━━━━━ MATERIAL FOR THIS TASK ━━━━━

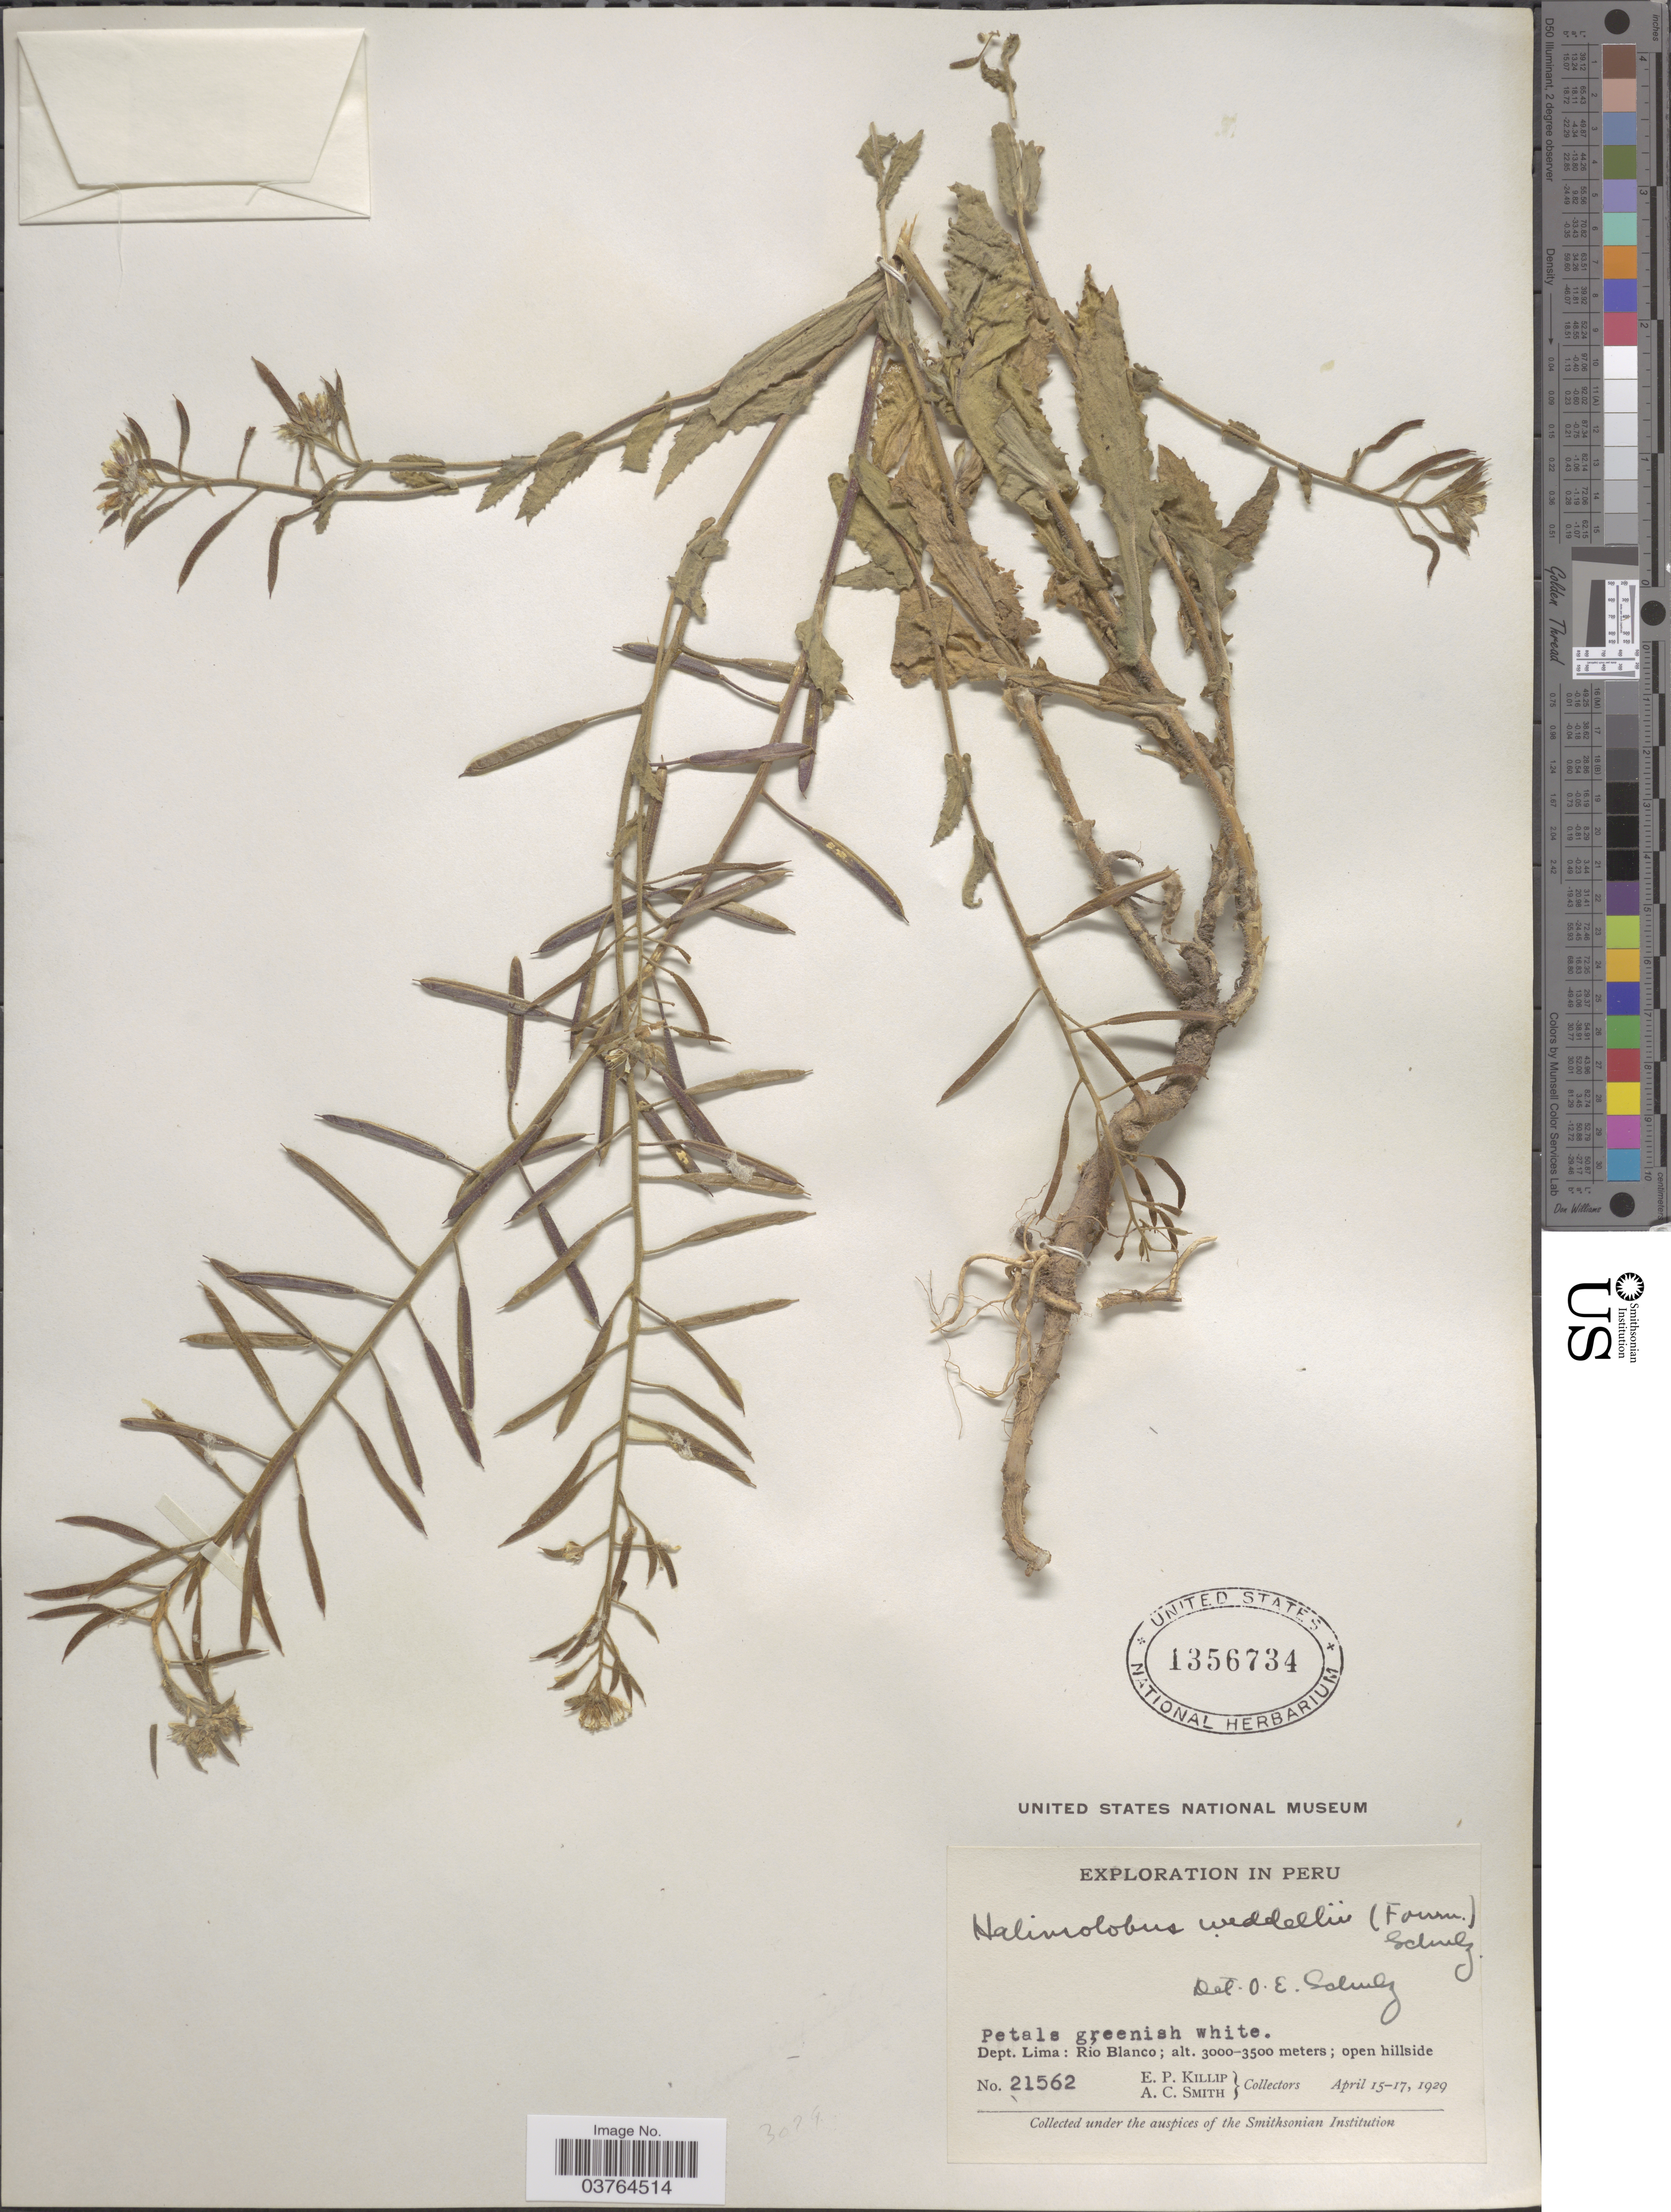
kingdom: Plantae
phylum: Tracheophyta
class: Magnoliopsida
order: Brassicales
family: Brassicaceae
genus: Exhalimolobos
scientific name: Exhalimolobos hispidulus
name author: (DC.) Al-Shehbaz & C.D. Bailey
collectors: E. P. Killip & A. C. Smith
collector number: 21562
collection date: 1929-04-15/1929-04-17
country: Peru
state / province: Lima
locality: Dept. Lima: Rio Blanco.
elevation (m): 3000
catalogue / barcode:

━━━━━

▶ **WORK INSTRUCTIONS**
Rewrite the entries, putting "date collected" in place of "collection date" and keeping everything else the same. Leave out the pictures.

▶ **SOLVED EXERCISE**
kingdom: Plantae
phylum: Tracheophyta
class: Magnoliopsida
order: Brassicales
family: Brassicaceae
genus: Exhalimolobos
scientific name: Exhalimolobos hispidulus
name author: (DC.) Al-Shehbaz & C.D. Bailey
collectors: E. P. Killip & A. C. Smith
collector number: 21562
date collected: 1929-04-15/1929-04-17
country: Peru
state / province: Lima
locality: Dept. Lima: Rio Blanco.
elevation (m): 3000
catalogue / barcode:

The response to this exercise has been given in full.